> **Exercise aim**:
If a picture appears in the records below, drop it, and reproduce everything else exactly.
——
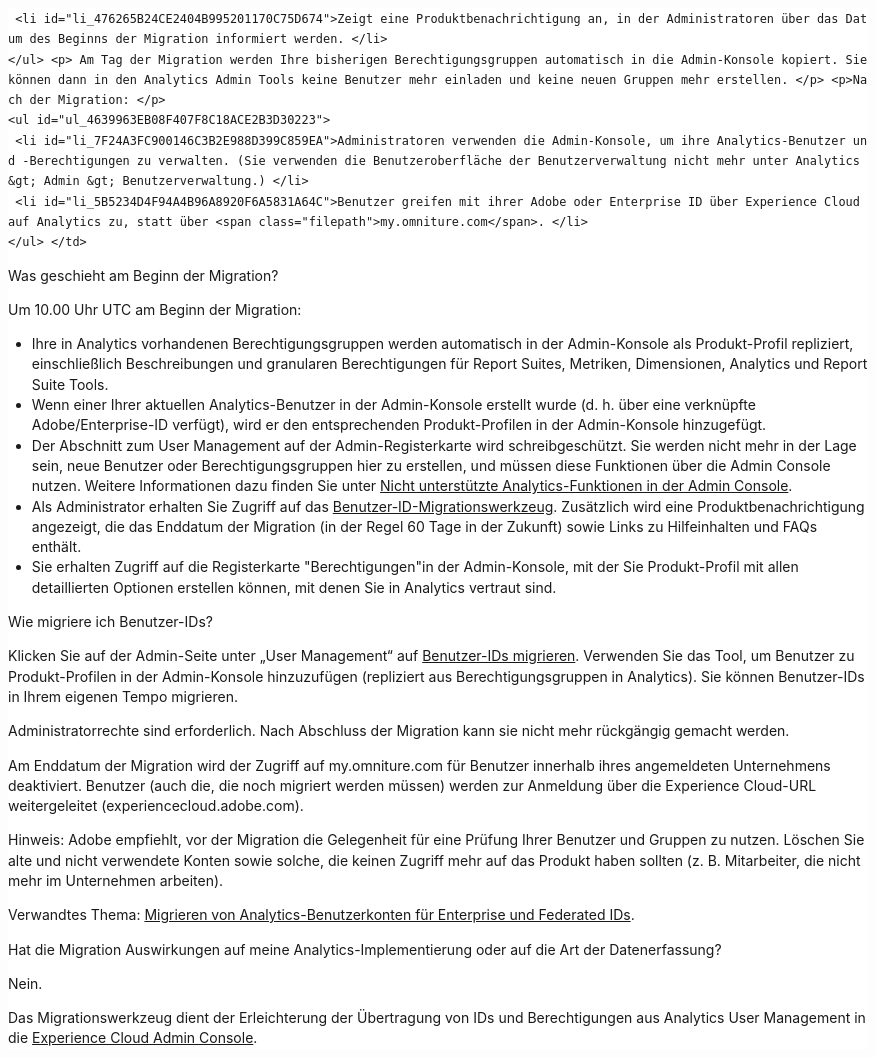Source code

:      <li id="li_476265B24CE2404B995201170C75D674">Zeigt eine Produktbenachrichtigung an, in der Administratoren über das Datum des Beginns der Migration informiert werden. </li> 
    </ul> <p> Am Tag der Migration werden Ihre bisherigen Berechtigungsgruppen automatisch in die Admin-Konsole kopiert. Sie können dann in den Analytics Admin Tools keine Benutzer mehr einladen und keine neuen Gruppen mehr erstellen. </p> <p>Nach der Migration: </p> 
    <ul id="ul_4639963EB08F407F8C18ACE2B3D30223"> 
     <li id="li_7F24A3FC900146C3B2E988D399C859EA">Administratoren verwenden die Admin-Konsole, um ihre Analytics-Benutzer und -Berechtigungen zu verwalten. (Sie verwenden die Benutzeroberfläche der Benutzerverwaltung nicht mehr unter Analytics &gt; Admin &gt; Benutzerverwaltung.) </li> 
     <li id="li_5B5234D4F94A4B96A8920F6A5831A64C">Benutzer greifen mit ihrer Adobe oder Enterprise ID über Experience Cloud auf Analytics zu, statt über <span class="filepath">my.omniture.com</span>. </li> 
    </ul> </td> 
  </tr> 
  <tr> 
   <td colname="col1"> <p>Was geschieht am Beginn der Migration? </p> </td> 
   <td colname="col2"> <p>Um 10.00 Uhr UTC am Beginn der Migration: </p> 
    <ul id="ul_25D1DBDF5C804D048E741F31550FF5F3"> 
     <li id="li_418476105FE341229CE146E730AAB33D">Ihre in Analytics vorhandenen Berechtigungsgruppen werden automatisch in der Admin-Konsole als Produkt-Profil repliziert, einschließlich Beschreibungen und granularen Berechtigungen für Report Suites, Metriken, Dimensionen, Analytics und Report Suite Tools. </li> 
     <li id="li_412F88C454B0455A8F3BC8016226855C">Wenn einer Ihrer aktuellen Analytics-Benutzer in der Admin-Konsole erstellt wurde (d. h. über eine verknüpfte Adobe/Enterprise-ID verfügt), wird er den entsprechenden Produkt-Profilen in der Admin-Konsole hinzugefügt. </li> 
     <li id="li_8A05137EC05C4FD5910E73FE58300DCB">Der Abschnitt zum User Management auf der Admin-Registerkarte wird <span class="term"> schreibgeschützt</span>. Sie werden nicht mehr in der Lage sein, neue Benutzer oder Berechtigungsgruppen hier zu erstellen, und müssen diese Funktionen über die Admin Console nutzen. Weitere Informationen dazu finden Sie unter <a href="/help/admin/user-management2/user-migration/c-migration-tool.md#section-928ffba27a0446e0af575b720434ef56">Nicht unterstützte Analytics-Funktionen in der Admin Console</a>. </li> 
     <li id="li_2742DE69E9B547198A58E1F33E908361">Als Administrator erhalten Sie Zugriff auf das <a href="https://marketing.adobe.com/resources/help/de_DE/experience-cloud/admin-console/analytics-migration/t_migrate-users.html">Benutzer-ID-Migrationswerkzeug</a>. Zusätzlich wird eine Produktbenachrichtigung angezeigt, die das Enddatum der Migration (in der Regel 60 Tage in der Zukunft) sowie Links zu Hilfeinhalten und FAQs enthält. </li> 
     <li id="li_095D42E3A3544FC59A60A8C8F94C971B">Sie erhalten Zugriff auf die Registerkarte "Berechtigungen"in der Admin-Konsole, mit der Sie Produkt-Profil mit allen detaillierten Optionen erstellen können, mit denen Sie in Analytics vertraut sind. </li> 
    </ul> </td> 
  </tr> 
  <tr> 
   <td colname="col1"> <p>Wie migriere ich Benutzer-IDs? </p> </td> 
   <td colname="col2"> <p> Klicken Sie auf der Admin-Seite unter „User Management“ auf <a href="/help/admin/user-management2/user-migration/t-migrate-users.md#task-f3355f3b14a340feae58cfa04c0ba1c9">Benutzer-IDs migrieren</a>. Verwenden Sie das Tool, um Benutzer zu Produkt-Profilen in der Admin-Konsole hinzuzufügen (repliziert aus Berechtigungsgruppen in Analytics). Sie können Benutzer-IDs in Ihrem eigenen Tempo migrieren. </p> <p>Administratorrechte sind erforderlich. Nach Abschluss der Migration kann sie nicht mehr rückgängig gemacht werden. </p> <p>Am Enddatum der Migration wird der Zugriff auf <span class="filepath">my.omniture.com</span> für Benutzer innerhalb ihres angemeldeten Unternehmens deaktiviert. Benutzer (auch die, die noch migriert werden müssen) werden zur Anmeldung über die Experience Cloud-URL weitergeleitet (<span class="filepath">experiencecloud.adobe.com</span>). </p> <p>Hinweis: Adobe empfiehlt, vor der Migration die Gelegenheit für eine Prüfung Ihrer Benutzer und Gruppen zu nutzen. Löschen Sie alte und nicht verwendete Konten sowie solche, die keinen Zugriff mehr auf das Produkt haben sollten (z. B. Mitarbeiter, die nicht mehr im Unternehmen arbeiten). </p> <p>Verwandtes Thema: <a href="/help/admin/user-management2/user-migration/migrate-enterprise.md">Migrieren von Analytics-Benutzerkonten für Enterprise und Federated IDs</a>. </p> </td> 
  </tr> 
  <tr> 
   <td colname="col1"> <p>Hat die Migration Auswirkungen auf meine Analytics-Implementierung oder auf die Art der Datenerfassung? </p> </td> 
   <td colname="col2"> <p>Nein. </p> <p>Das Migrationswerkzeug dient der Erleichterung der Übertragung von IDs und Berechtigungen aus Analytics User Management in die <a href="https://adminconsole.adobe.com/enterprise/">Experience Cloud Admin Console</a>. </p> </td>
——
> **Answer space**:
Source code

:      <li id="li_476265B24CE2404B995201170C75D674">Zeigt eine Produktbenachrichtigung an, in der Administratoren über das Datum des Beginns der Migration informiert werden. </li> 
    </ul> <p> Am Tag der Migration werden Ihre bisherigen Berechtigungsgruppen automatisch in die Admin-Konsole kopiert. Sie können dann in den Analytics Admin Tools keine Benutzer mehr einladen und keine neuen Gruppen mehr erstellen. </p> <p>Nach der Migration: </p> 
    <ul id="ul_4639963EB08F407F8C18ACE2B3D30223"> 
     <li id="li_7F24A3FC900146C3B2E988D399C859EA">Administratoren verwenden die Admin-Konsole, um ihre Analytics-Benutzer und -Berechtigungen zu verwalten. (Sie verwenden die Benutzeroberfläche der Benutzerverwaltung nicht mehr unter Analytics &gt; Admin &gt; Benutzerverwaltung.) </li> 
     <li id="li_5B5234D4F94A4B96A8920F6A5831A64C">Benutzer greifen mit ihrer Adobe oder Enterprise ID über Experience Cloud auf Analytics zu, statt über <span class="filepath">my.omniture.com</span>. </li> 
    </ul> </td> 
  </tr> 
  <tr> 
   <td colname="col1"> <p>Was geschieht am Beginn der Migration? </p> </td> 
   <td colname="col2"> <p>Um 10.00 Uhr UTC am Beginn der Migration: </p> 
    <ul id="ul_25D1DBDF5C804D048E741F31550FF5F3"> 
     <li id="li_418476105FE341229CE146E730AAB33D">Ihre in Analytics vorhandenen Berechtigungsgruppen werden automatisch in der Admin-Konsole als Produkt-Profil repliziert, einschließlich Beschreibungen und granularen Berechtigungen für Report Suites, Metriken, Dimensionen, Analytics und Report Suite Tools. </li> 
     <li id="li_412F88C454B0455A8F3BC8016226855C">Wenn einer Ihrer aktuellen Analytics-Benutzer in der Admin-Konsole erstellt wurde (d. h. über eine verknüpfte Adobe/Enterprise-ID verfügt), wird er den entsprechenden Produkt-Profilen in der Admin-Konsole hinzugefügt. </li> 
     <li id="li_8A05137EC05C4FD5910E73FE58300DCB">Der Abschnitt zum User Management auf der Admin-Registerkarte wird <span class="term"> schreibgeschützt</span>. Sie werden nicht mehr in der Lage sein, neue Benutzer oder Berechtigungsgruppen hier zu erstellen, und müssen diese Funktionen über die Admin Console nutzen. Weitere Informationen dazu finden Sie unter <a href="/help/admin/user-management2/user-migration/c-migration-tool.md#section-928ffba27a0446e0af575b720434ef56">Nicht unterstützte Analytics-Funktionen in der Admin Console</a>. </li> 
     <li id="li_2742DE69E9B547198A58E1F33E908361">Als Administrator erhalten Sie Zugriff auf das <a href="https://marketing.adobe.com/resources/help/de_DE/experience-cloud/admin-console/analytics-migration/t_migrate-users.html">Benutzer-ID-Migrationswerkzeug</a>. Zusätzlich wird eine Produktbenachrichtigung angezeigt, die das Enddatum der Migration (in der Regel 60 Tage in der Zukunft) sowie Links zu Hilfeinhalten und FAQs enthält. </li> 
     <li id="li_095D42E3A3544FC59A60A8C8F94C971B">Sie erhalten Zugriff auf die Registerkarte "Berechtigungen"in der Admin-Konsole, mit der Sie Produkt-Profil mit allen detaillierten Optionen erstellen können, mit denen Sie in Analytics vertraut sind. </li> 
    </ul> </td> 
  </tr> 
  <tr> 
   <td colname="col1"> <p>Wie migriere ich Benutzer-IDs? </p> </td> 
   <td colname="col2"> <p> Klicken Sie auf der Admin-Seite unter „User Management“ auf <a href="/help/admin/user-management2/user-migration/t-migrate-users.md#task-f3355f3b14a340feae58cfa04c0ba1c9">Benutzer-IDs migrieren</a>. Verwenden Sie das Tool, um Benutzer zu Produkt-Profilen in der Admin-Konsole hinzuzufügen (repliziert aus Berechtigungsgruppen in Analytics). Sie können Benutzer-IDs in Ihrem eigenen Tempo migrieren. </p> <p>Administratorrechte sind erforderlich. Nach Abschluss der Migration kann sie nicht mehr rückgängig gemacht werden. </p> <p>Am Enddatum der Migration wird der Zugriff auf <span class="filepath">my.omniture.com</span> für Benutzer innerhalb ihres angemeldeten Unternehmens deaktiviert. Benutzer (auch die, die noch migriert werden müssen) werden zur Anmeldung über die Experience Cloud-URL weitergeleitet (<span class="filepath">experiencecloud.adobe.com</span>). </p> <p>Hinweis: Adobe empfiehlt, vor der Migration die Gelegenheit für eine Prüfung Ihrer Benutzer und Gruppen zu nutzen. Löschen Sie alte und nicht verwendete Konten sowie solche, die keinen Zugriff mehr auf das Produkt haben sollten (z. B. Mitarbeiter, die nicht mehr im Unternehmen arbeiten). </p> <p>Verwandtes Thema: <a href="/help/admin/user-management2/user-migration/migrate-enterprise.md">Migrieren von Analytics-Benutzerkonten für Enterprise und Federated IDs</a>. </p> </td> 
  </tr> 
  <tr> 
   <td colname="col1"> <p>Hat die Migration Auswirkungen auf meine Analytics-Implementierung oder auf die Art der Datenerfassung? </p> </td> 
   <td colname="col2"> <p>Nein. </p> <p>Das Migrationswerkzeug dient der Erleichterung der Übertragung von IDs und Berechtigungen aus Analytics User Management in die <a href="https://adminconsole.adobe.com/enterprise/">Experience Cloud Admin Console</a>. </p> </td>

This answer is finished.